ABSTRACT

Over the last 15 years or so, penal practices in many Western countries have been characterised by two quite contrasting, even contradictory, trends. On the one hand, most jurisdictions continue to rely on and even expand the use of formal court processes and have dramatically increased the number of offenders subject to sanctions such as imprisonment and supervision in the community: in other words, they continue to rely on conventional processes and practices which are firmly grounded in what many would regard as the failures of the past. On the other hand, some jurisdictions have begun to use very different ways of responding to offending which involve meaningful participation by victims and offenders in the decisionmaking process, and often produce very different types of sanctions: in other words, they have begun to use restorative processes and practices which many would regard as providing promise for the future if not for the present. 1

We can illustrate some of the differences between these two trends by reference to a case which recently came before the New Zealand Court of Appeal (R v Clotworthy ( 1998) 15 CRNZ 651 ).

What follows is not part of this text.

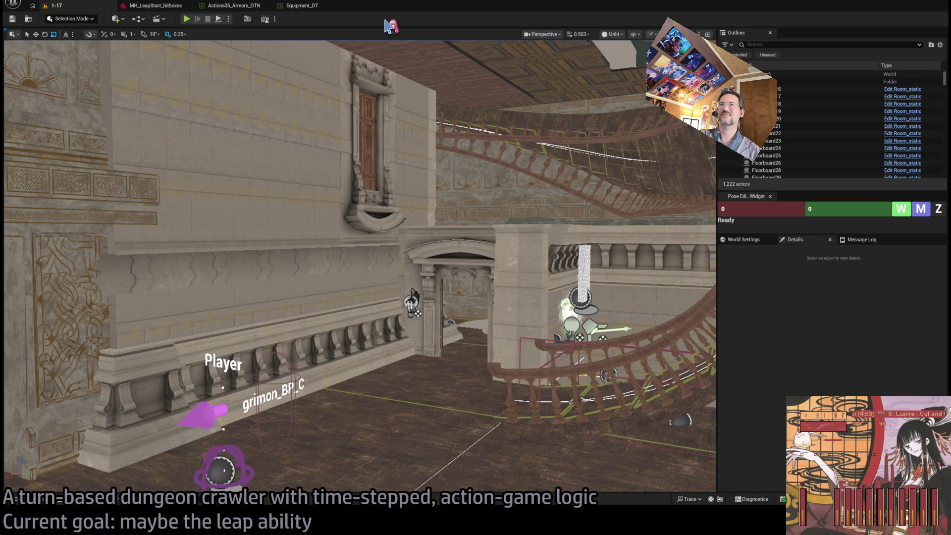
key("alt+Tab")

This case involved a very serious offence - the offender held a knife to the victim's throat, demanded money and then, following a scuffle, stabbed him six times. As a result, the victim suffered a number of serious wounds, including a life-threatening one, and an ugly 27 em long scar across his back. The sentencing judge referred the case to two barristers in Auckland who, at that time, arranged conferences for restorative justice purposes under the name of Justice Alternatives. They convened a meeting between the offender and the victim; two support persons accompanied the victim.